Wednesday, April 22, 2009

Seasonal Sell Signal? Thoughts

Checking out Sy Harding's blog to see if he issued a seasons in the sun sell signal yesterday, as the MACD for the DOW crossed down.  The SP500 was close, but held up.  This is all it says:

Wednesday, April 22, 2009. 9:15 a.m.

April 22nd, 2009 Subscribers: There is another new hotline update on your website from last evening, and there will be an in-depth ‘Markets Signals and Recommendations’ update on your website later today.

Usually the information leaks out, but haven't found anything yet via The Google. 

Another seasonal timer is Jeffery Hirsch, and I found this from a CNBC column:

The timing of this rally also does not bode well for what lies ahead, says Jeffery Hirsch, editor of the Stock Trader's Almanac, who notes the market's traditional bullish period runs from November-April.

"Some of the old seasonality may not be in effect; that in itself is a negative indication," says Hirsch. "We've stalled at that 8000-ish resistance level and we’ve got the bad season coming on."

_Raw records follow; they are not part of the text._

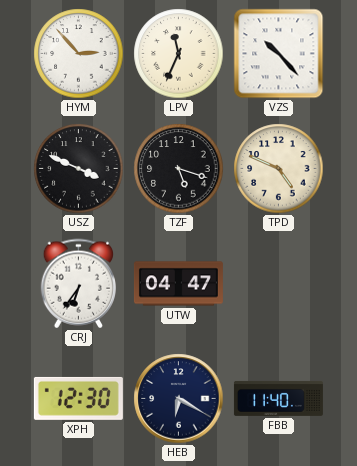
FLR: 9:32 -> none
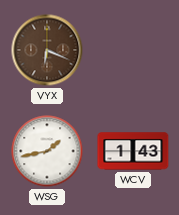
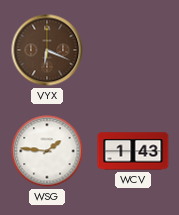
WSG: 1:43 -> 1:46
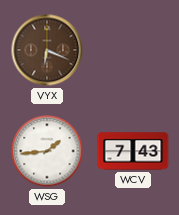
WSG: 1:46 -> 1:44
WCV: 1:43 -> 7:43
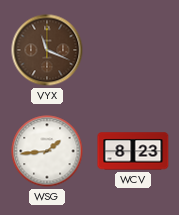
VYX: 6:19 -> 11:19
WCV: 7:43 -> 8:23
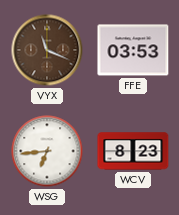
FFE: none -> 03:53
WSG: 1:44 -> 6:44
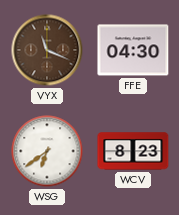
FFE: 03:53 -> 04:30
WSG: 6:44 -> 6:39
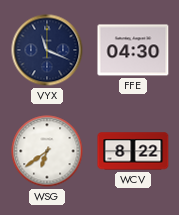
VYX dial: brown -> navy
WCV: 8:23 -> 8:22
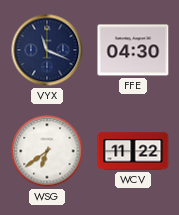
WCV: 8:22 -> 11:22
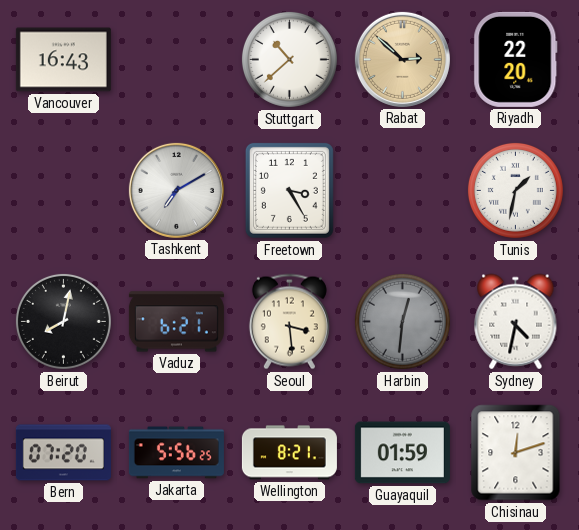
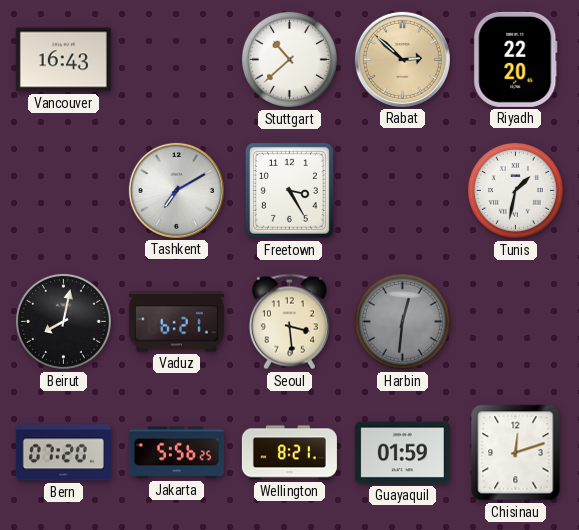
Sydney: 4:32 -> none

Hirsch notes that the Dow has had only four up months in the 17 dating back to Nov 2007--right after the record highs of October--and that the market has posted gains on only two Mondays since early December, suggesting investors don't want to jump back in after the weekend when they are traditionally loathe to be long. 

That sort of bearishness does not mix well with seasonal performance, especially when investors remember the two previous major false bottoms of this bear market.

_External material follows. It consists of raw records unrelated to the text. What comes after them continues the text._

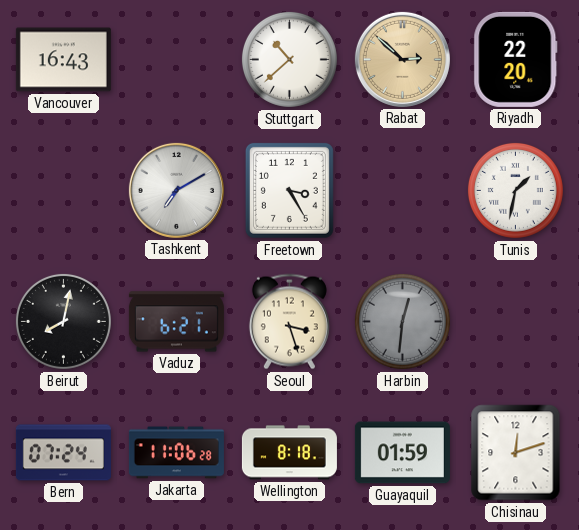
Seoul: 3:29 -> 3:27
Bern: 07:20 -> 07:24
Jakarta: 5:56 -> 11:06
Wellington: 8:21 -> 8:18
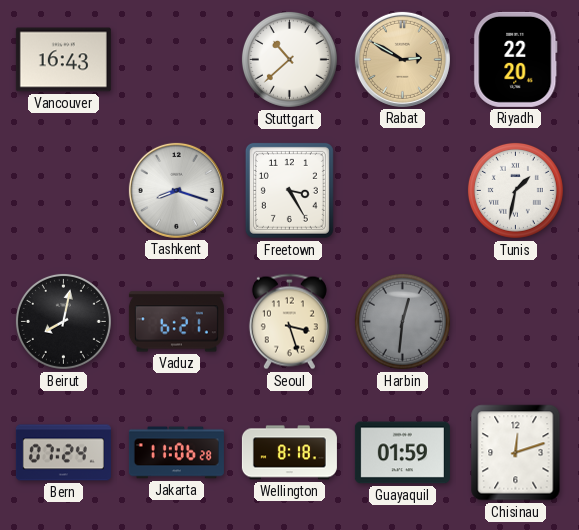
Rabat: 2:52 -> 2:50
Tashkent: 7:10 -> 8:18
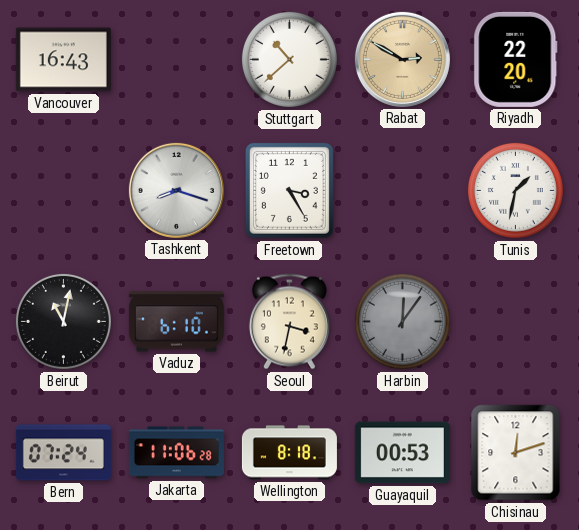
Beirut: 8:02 -> 11:02
Vaduz: 6:21 -> 6:10
Seoul: 3:27 -> 3:32
Harbin: 12:31 -> 12:06
Guayaquil: 01:59 -> 00:53
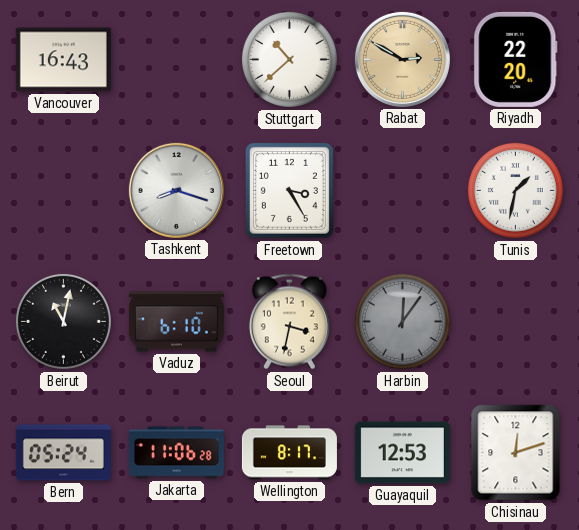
Bern: 07:24 -> 05:24
Wellington: 8:18 -> 8:17
Guayaquil: 00:53 -> 12:53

I haven't done any "seasonal" moves, yet.  One thought would be that since the market has moved up since Monday's fall, stay with it until we have another large distribution day and/or an IBD sell signal.  Or wait until after the beginning of the month strength (should it happen).  But so far the market has moved up since Monday's selling, so no reason to act too soon and try to anticipate a top.  Could just wait and see what happens what internals look like should we revisit the top and try to break through.

Then should one raise cash, the next question is what do to with it.  Interest rates are nil, and who wants to go in short-term treasuries when the government is spending trillions via deficit spending?  (Especially if one thinks the economy is recoverying and the Fed will be behind the curve in anticipating inflation).